### What is expected:
The lines to repeat are those below from the one containing "Please be patience." down to the one containing "Congratulations! You have", both included; reproduce them exactly and nothing else.

(Data extracts Opens)

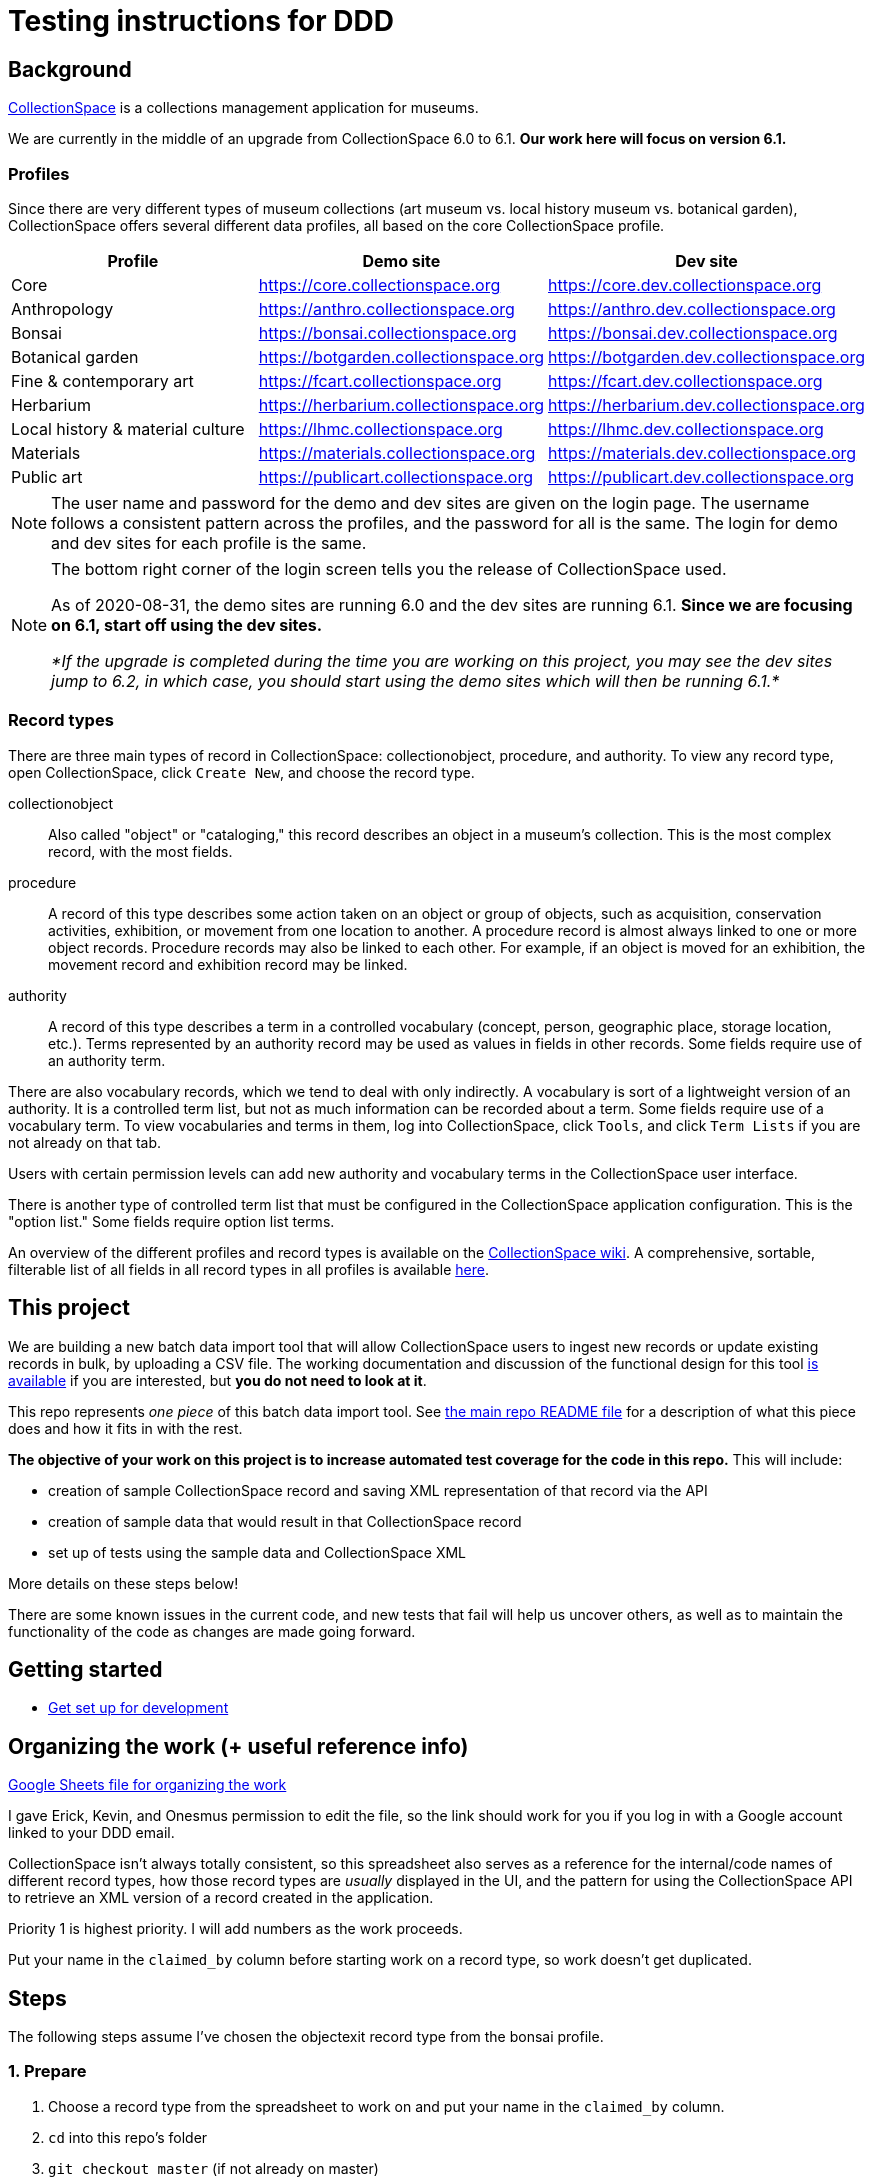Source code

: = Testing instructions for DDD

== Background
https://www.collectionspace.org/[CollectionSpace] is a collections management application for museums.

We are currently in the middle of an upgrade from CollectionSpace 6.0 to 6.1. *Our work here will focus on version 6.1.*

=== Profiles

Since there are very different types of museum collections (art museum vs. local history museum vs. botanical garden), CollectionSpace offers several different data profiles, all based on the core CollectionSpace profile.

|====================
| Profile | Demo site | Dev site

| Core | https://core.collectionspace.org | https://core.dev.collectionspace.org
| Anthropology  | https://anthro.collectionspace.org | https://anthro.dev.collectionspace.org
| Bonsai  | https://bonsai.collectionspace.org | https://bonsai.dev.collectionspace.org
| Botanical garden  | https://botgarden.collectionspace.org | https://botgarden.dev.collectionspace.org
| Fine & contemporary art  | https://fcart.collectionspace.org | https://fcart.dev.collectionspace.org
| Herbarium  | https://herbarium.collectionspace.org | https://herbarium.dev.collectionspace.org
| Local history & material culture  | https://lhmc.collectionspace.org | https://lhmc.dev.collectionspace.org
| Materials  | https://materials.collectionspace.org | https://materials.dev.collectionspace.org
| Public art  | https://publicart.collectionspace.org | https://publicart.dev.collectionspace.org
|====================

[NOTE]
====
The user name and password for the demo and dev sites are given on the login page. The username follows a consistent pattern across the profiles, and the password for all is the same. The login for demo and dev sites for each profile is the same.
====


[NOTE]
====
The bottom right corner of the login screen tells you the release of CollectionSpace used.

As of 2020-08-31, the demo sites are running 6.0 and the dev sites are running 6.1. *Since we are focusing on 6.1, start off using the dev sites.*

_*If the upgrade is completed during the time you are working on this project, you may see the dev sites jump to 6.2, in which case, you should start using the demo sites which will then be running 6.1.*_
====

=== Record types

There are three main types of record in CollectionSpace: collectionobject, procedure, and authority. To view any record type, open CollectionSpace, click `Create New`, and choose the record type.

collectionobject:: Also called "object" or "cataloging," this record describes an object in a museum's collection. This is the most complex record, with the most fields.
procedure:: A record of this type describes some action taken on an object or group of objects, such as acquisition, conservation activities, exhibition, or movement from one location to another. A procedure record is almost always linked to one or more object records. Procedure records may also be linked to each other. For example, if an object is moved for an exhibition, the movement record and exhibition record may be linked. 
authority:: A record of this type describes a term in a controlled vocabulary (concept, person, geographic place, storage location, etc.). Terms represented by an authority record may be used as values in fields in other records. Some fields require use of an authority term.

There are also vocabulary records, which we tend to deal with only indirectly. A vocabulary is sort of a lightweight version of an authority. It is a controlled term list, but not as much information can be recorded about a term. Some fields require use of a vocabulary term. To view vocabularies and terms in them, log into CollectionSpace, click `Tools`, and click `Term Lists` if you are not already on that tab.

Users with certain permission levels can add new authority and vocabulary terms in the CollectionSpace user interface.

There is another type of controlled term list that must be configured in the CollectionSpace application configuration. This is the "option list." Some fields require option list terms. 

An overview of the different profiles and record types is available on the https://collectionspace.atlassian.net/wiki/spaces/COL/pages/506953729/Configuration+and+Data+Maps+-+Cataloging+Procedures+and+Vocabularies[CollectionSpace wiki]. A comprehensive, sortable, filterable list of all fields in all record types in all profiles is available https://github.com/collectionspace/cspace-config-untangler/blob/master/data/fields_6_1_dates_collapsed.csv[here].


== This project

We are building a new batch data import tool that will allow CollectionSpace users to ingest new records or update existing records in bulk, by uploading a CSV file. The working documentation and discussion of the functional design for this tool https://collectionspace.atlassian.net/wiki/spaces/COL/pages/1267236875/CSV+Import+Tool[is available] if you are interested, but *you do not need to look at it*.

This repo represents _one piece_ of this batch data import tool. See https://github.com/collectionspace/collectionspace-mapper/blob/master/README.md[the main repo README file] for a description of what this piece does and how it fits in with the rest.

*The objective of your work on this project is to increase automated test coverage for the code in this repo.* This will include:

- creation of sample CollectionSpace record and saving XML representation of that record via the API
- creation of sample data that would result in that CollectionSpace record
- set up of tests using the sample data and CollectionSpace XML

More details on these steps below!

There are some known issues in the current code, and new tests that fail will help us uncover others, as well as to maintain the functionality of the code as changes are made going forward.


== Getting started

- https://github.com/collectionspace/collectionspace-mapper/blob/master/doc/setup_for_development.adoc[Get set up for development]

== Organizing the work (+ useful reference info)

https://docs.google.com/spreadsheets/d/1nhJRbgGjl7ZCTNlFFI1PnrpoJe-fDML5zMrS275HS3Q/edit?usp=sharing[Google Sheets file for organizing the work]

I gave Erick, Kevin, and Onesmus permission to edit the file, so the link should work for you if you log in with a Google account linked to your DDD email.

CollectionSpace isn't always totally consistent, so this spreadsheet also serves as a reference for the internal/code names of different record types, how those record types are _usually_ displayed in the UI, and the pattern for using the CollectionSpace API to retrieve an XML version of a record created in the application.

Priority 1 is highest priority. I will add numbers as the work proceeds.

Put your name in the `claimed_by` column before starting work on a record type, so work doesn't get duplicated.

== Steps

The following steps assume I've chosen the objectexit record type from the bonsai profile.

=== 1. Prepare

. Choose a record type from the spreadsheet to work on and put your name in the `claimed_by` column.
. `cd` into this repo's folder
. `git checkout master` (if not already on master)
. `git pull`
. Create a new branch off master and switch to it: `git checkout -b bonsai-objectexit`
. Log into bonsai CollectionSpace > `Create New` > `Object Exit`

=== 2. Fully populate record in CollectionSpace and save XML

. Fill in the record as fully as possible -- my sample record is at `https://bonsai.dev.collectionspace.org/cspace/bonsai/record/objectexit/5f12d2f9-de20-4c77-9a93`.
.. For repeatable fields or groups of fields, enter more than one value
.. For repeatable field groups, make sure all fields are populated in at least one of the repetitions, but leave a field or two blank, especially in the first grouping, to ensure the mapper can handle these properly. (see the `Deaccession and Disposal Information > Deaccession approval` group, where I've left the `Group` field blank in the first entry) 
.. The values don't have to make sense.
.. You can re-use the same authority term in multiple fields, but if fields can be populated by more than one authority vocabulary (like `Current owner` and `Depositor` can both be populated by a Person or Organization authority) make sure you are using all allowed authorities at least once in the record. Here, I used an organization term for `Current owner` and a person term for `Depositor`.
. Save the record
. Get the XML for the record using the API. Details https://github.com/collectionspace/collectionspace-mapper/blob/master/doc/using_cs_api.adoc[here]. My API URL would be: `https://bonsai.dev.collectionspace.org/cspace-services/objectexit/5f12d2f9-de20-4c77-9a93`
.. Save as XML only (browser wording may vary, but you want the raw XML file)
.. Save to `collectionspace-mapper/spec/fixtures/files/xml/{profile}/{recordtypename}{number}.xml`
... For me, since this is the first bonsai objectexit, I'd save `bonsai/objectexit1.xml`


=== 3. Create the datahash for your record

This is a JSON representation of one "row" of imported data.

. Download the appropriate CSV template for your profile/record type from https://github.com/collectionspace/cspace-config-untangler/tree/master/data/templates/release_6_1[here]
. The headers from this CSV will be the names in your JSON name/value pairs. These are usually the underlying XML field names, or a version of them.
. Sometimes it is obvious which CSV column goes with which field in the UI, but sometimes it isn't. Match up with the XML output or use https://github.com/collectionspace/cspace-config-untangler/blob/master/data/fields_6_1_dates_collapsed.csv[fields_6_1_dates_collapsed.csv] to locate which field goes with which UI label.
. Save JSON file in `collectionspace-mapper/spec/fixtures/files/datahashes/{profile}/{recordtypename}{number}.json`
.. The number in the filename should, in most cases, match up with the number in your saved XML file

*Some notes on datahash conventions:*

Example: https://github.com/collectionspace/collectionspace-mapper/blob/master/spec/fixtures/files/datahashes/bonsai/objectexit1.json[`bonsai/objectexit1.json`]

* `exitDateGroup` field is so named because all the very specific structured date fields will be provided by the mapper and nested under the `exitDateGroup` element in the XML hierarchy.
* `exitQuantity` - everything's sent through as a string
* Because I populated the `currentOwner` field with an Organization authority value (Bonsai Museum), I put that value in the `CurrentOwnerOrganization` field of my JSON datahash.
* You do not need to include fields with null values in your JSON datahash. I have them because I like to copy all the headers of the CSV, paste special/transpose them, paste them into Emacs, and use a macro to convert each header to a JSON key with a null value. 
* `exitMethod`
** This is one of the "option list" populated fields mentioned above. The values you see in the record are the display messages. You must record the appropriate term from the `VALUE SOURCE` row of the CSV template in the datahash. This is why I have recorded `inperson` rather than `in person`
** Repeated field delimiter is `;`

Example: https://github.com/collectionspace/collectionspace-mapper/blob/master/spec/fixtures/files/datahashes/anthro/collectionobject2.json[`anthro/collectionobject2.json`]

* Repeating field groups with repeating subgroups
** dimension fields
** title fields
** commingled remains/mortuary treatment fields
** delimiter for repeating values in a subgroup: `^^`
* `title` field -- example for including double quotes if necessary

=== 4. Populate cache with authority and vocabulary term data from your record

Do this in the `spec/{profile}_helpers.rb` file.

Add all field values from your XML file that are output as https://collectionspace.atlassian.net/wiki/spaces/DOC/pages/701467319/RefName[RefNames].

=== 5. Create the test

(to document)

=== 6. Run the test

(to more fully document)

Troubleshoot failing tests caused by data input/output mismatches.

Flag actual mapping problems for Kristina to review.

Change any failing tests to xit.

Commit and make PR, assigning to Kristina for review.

(Data extracts Closes)
(Data extracts Opens)

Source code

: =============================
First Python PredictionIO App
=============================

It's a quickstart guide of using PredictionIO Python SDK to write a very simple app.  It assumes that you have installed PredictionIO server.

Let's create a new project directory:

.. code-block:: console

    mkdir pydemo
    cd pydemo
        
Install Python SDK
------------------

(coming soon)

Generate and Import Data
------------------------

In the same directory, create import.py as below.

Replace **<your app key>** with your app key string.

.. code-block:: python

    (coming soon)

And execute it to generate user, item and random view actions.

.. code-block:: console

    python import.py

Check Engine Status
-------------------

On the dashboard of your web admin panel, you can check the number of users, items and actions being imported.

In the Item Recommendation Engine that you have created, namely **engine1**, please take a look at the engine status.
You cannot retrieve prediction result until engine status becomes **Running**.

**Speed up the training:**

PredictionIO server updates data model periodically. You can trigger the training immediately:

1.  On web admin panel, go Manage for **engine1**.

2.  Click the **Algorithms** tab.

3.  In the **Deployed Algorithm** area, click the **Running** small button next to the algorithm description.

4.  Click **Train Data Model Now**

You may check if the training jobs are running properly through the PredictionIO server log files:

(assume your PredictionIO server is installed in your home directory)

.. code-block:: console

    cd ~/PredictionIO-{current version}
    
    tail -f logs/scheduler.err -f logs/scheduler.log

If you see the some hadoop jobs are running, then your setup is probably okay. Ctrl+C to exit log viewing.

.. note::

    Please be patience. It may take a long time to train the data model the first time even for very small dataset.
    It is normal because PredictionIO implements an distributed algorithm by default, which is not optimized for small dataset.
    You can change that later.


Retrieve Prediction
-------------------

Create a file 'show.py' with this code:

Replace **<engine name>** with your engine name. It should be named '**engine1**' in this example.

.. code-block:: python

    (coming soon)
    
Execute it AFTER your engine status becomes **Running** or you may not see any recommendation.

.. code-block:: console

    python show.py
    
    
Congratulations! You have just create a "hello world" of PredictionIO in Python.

(Data extracts Closes)

### Response to the exercise:
    Please be patience. It may take a long time to train the data model the first time even for very small dataset.
    It is normal because PredictionIO implements an distributed algorithm by default, which is not optimized for small dataset.
    You can change that later.


Retrieve Prediction
-------------------

Create a file 'show.py' with this code:

Replace **<engine name>** with your engine name. It should be named '**engine1**' in this example.

.. code-block:: python

    (coming soon)
    
Execute it AFTER your engine status becomes **Running** or you may not see any recommendation.

.. code-block:: console

    python show.py
    
    
Congratulations! You have just create a "hello world" of PredictionIO in Python.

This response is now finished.